▼

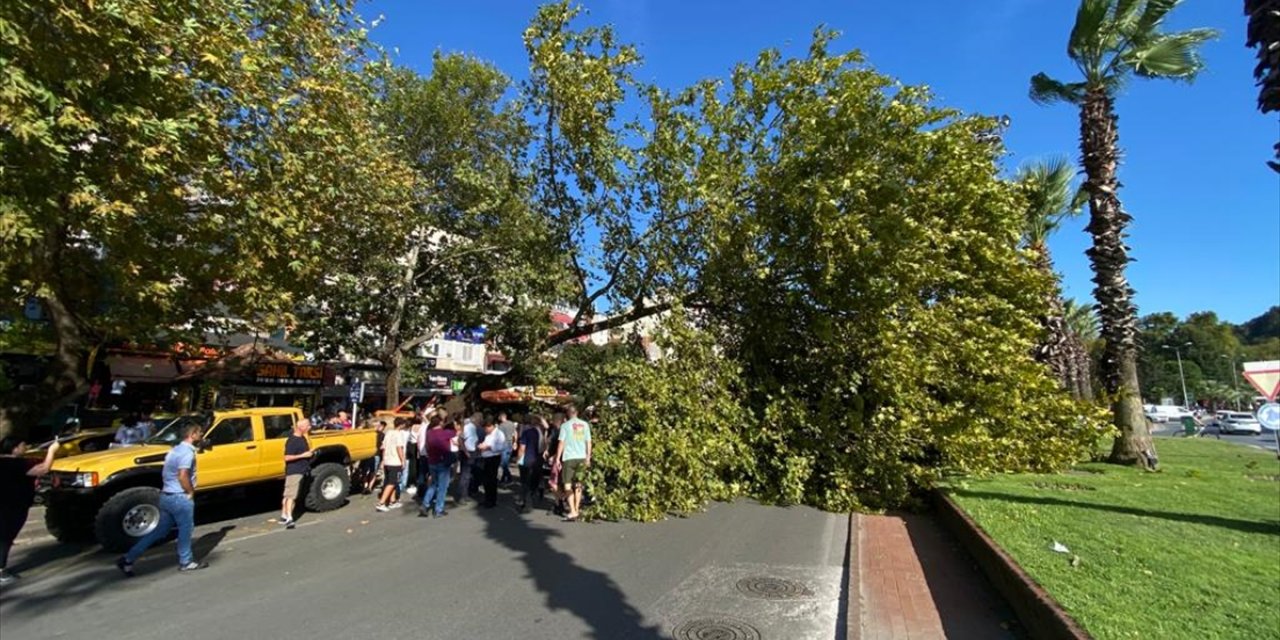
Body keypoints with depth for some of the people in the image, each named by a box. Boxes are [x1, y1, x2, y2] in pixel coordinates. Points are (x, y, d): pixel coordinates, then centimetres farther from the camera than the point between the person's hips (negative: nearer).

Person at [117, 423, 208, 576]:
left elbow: (166, 474, 20)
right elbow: (183, 476, -26)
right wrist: (191, 493, -12)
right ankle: (186, 562, 14)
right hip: (179, 497, -9)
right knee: (185, 529, 4)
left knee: (160, 531, 16)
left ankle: (128, 559, 16)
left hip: (166, 496, 10)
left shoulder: (176, 449, 14)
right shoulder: (187, 451, -19)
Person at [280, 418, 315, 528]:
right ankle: (289, 518, -10)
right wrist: (303, 455, -22)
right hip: (293, 471, -9)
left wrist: (310, 453, 9)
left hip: (301, 470, 9)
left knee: (288, 494, 15)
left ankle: (283, 516, 22)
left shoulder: (303, 438, 11)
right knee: (290, 495, -9)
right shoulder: (292, 441, -16)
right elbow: (287, 457, -21)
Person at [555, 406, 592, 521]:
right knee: (578, 484, 16)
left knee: (567, 485, 1)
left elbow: (561, 443, -7)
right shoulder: (585, 424, 5)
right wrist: (588, 457, 14)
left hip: (569, 458, -4)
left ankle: (573, 512, -8)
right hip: (581, 458, 4)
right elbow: (588, 442, 6)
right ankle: (576, 510, 24)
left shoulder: (565, 425, -4)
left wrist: (557, 459, -2)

▲

◆ EXERCISE DETAILS: Transcribe every item above line for line, including all box coordinates and keypoint values, and leave the pictures out of your answer.

◆ SOLUTION:
Body keypoints with depth for some of the people in the image, each named by a box. Boxes are [x1, y1, x2, y2] in pixel coordinates. Points are (x, y, d): pixel coordinates, then centimetres farther from the camera than the point between the person's hips (negative: nearer).

Person at [117, 423, 208, 576]:
left elbow: (166, 474, 20)
right elbow: (183, 476, -26)
right wrist: (191, 493, -12)
right ankle: (186, 562, 14)
right hip: (179, 497, -9)
right knee: (185, 529, 4)
left knee: (160, 531, 16)
left ankle: (128, 559, 16)
left hip: (166, 496, 10)
left shoulder: (176, 449, 14)
right shoulder: (187, 451, -19)
Person at [280, 418, 315, 528]:
right ankle: (289, 518, -10)
right wrist: (303, 455, -22)
right hip: (293, 471, -9)
left wrist: (310, 453, 9)
left hip: (301, 470, 9)
left knee: (288, 494, 15)
left ankle: (283, 516, 22)
left shoulder: (303, 438, 11)
right knee: (290, 495, -9)
right shoulder: (292, 441, -16)
right elbow: (287, 457, -21)
Person at [555, 406, 592, 521]:
right knee: (578, 484, 16)
left knee: (567, 485, 1)
left elbow: (561, 443, -7)
right shoulder: (585, 424, 5)
right wrist: (588, 457, 14)
left hip: (569, 458, -4)
left ankle: (573, 512, -8)
right hip: (581, 458, 4)
right elbow: (588, 442, 6)
right ankle: (576, 510, 24)
left shoulder: (565, 425, -4)
left wrist: (557, 459, -2)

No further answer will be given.